Thans behoeft nog slechts een door verzoekster opgeworpen middel van formele aard te worden besproken.
Zij betoogt dat wanneer een Lid-Staat de Commissie verzoekt waren afkomstig uit een of meer andere Lid-Staten van de communautaire behandeling uit te sluiten, de Commissie volgens artikel 115 van het Verdrag tot die Staat c.q.

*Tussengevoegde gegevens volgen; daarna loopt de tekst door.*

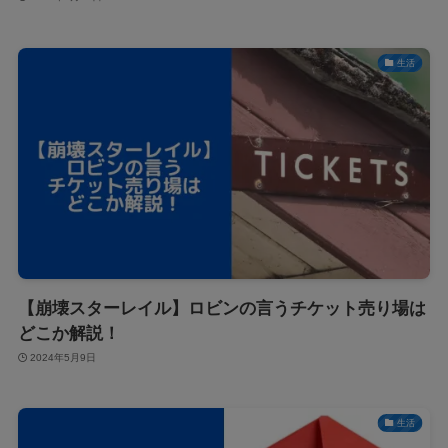
生活
【崩壊スターレイル】ロビンの言うチケット売り場は
どこか解説！
2024年5月9日
生活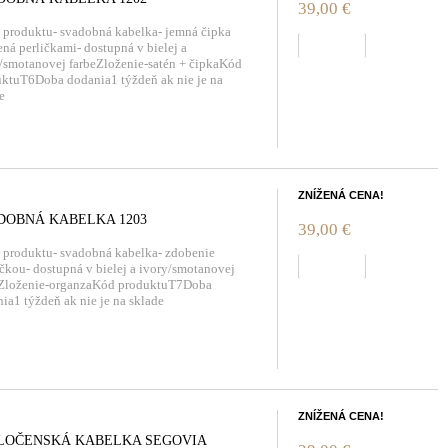
39,00 €
 produktu- svadobná kabelka- jemná čipka
zobraziť
ná perličkami- dostupná v bielej a
/smotanovej farbeZloženie-satén + čipkaKód
ktuT6Doba dodania1 týždeň ak nie je na
e
ZNÍŽENÁ CENA!
DOBNÁ KABELKA 1203
39,00 €
 produktu- svadobná kabelka- zdobenie
zobraziť
čkou- dostupná v bielej a ivory/smotanovej
eZloženie-organzaKód produktuT7Doba
ia1 týždeň ak nie je na sklade
ZNÍŽENÁ CENA!
LOČENSKÁ KABELKA SEGOVIA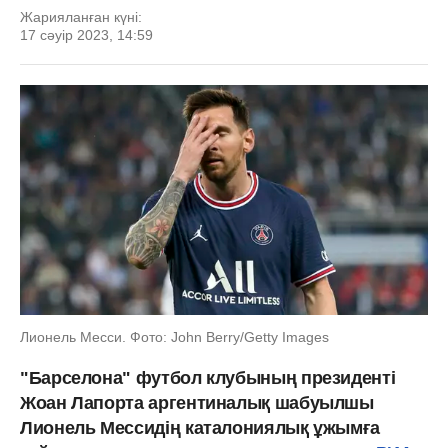
Жарияланған күні:
17 сәуір 2023, 14:59
Лионель Месси. Фото: John Berry/Getty Images
"Барселона" футбол клубының президенті
Жоан Лапорта аргентиналық шабуылшы
Лионель Мессидің каталониялық ұжымға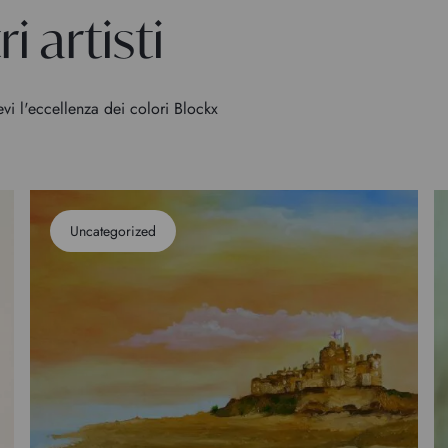
i artisti
evi l'eccellenza dei colori Blockx
Uncategorized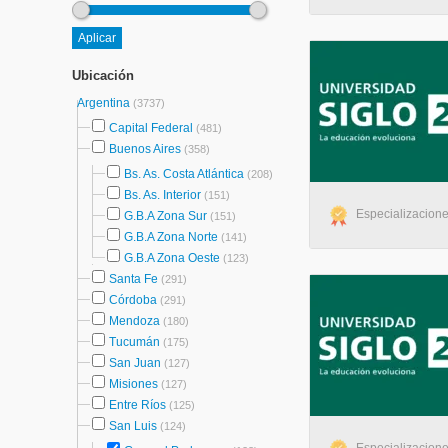
Ubicación
Argentina
(3737)
Capital Federal
(481)
Buenos Aires
(358)
Bs. As. Costa Atlántica
(208)
Bs. As. Interior
(151)
Especializacione
G.B.A Zona Sur
(151)
G.B.A Zona Norte
(141)
G.B.A Zona Oeste
(123)
Santa Fe
(291)
Córdoba
(291)
Mendoza
(180)
Tucumán
(175)
San Juan
(127)
Misiones
(127)
Entre Ríos
(125)
San Luis
(124)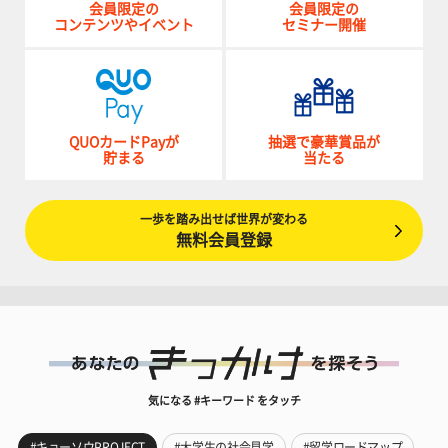
会員限定の
会員限定の
コンテンツやイベント
セミナー開催
QUOカードPayが
抽選で豪華賞品が
貯まる
当たる
一歩を踏み出せば世界が変わる
無料会員登録
気になる #キーワード をタッチ
#キョーソウPROJECT
#大学生の社会見学
#留学ロードマップ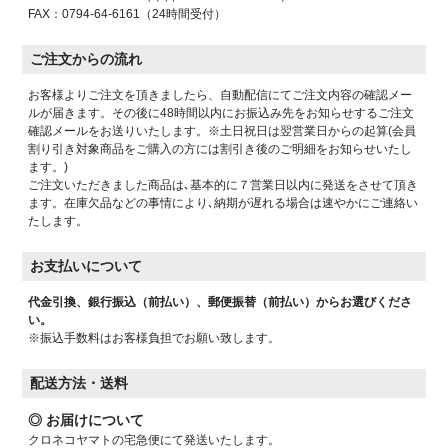
FAX：0794-64-6161（24時間受付）
ご注文からの流れ
お客様よりご注文を頂きましたら、自動配信にてご注文内容の確認メー
ルが届きます。その後に48時間以内にお振込み先をお知らせするご注文
確認メールをお送りいたします。※土日祝日は翌営業日からの起算(会員
割り引き対象商品をご購入の方には割引き後のご明細をお知らせいたし
ます。)
ご注文いただきました商品は､基本的に７営業日以内に発送をさせて頂き
ます。在庫欠品などの事情により､納期が遅れる場合は速やかにご連絡い
たします。
お支払いについて
代金引換、銀行振込（前払い）、郵便振替（前払い）からお選びくださ
い。
※振込手数料はお客様負担でお願い致します。
配送方法・送料
◎ お届けについて
クロネコヤマトの宅急便にて発送いたします。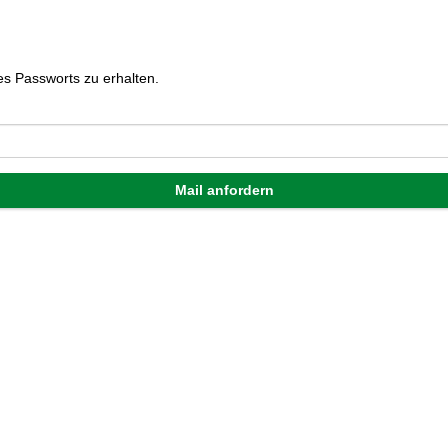
es Passworts zu erhalten.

Staten een aanbeveling moet richten en slechts wanneer zodanige aanbeveling geen effect sorteert, tot uitsluiting van de communautaire behandeling kan machtigen.
Verzoeksters uitlegging van artikel 115 van het Verdrag lijkt ons juist.
De ten deze voorziene procedure vindt onzes inziens plaats in twee etappes:
-
de aanbeveling, en vervolgens, indien deze niet tot het beoogde resultaat leidt,
-
de machtiging tot uitsluiting van de communautaire behandeling.
De uit te leggen bepaling is in de Franse en Italiaanse tekst van het Verdrag op dit punt niet geheel duidelijk; doch te meer houvast hebben wij aan de Duitse en de Nederlandse tekst.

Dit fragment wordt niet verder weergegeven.